Файдел далеко не так слаб, каким казался на приеме у Тима.

Я зашипела, ощутив сильную боль в ногах. И остановилась на другой стороне дороги. Глаза мне по‑прежнему жгло, но я разглядела его: он стоял у места водителя. Выглядел он не совсем так, как у Тима. Подробности были не видны, но мне показалось, что он стал выше и шире.

Он вежливо ждал, чтобы я остановилась, и только тогда заговорил. Обычно, когда за тобой охотятся, вежливость – дурной знак. Это значит, твой противник уверен: он может в любую минуту схватить тебя.

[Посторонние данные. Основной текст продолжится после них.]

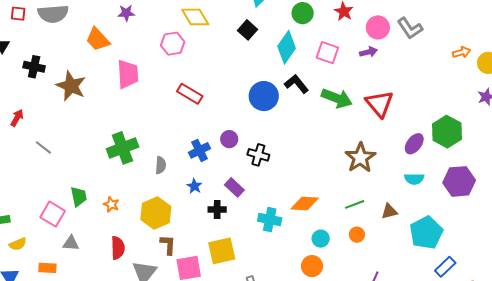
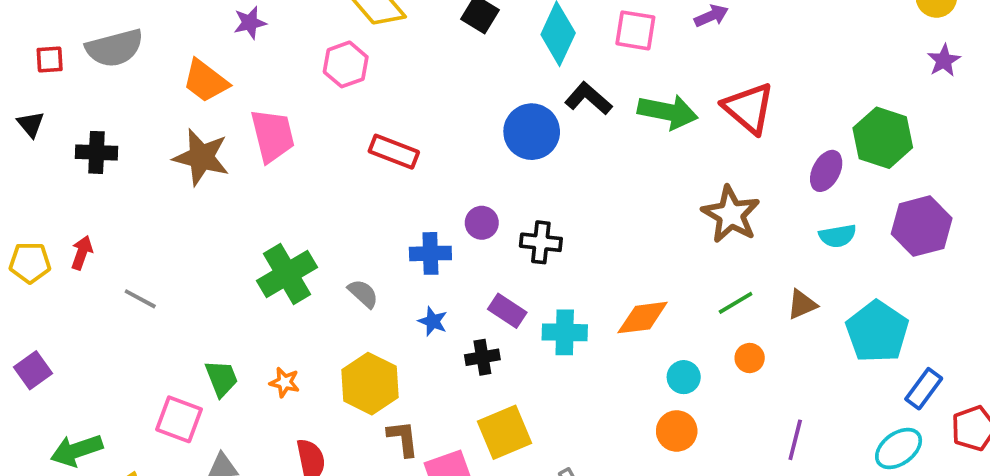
brown star: (71, 86) -> (201, 157), moved
blue cross: (200, 150) -> (430, 253), turned 35
gray semicircle: (161, 165) -> (363, 294), turned -42
cyan cross: (270, 220) -> (565, 332), moved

– Значит, ты маленькая собака с любопытным носом, – сказал он. – Не надо было совать его в чужие дела.

– Зи мой друг, – ответила я. По какой‑то причине слово «собака» оскорбило меня. Но было бы глупо говорить: «Я не собака». – Вы, малый народ, хотите, чтобы он принял смерть за чье‑то преступление. Я единственная, кто захотел найти настоящего убийцу. – Я соображала, по какой причине он может на меня сердиться. – Я сейчас смотрю на убийцу?

Он закинул голову и рассмеялся – низким грудным смехом. А когда снова заговорил, в голосе слышался шотландский акцент, и этот голос стал на пол‑октавы ниже.

– Я не убивал О'Доннелла, – сказал он, что было не совсем ответом на мой вопрос.

– У меня есть защита, – спокойно сказала я, стараясь не говорить вызывающе. – Убьешь меня – начнешь войну с вервольфами. Нимейн в курсе.

Он поводил головой из стороны в сторону, как спортсмен, разминающий мышцы шеи. Его волосы стали длиннее и влажно шуршали, падая на плечи.

– Нимейн не та, что прежде, – сказал он. – Слаба, слепа и слишком беспокоится о людях.

Он вдохнул и начал расти, когда вдох закончился, силуэт Файдела оказался выше любого виденного мной мужчины по меньшей мере на фут, и в ширину он был почти такой же, как в высоту. Мои глаза привыкли, и я увидела, что изменились не только его размеры.

– Твой смертный зов прозвучал, – сказал он. – И до сих пор мне никто не говорил, что его отменили.

Он снова рассмеялся и встряхнулся. С темных полос, покрывавших его, как обтрепанный ковер, слетела пена.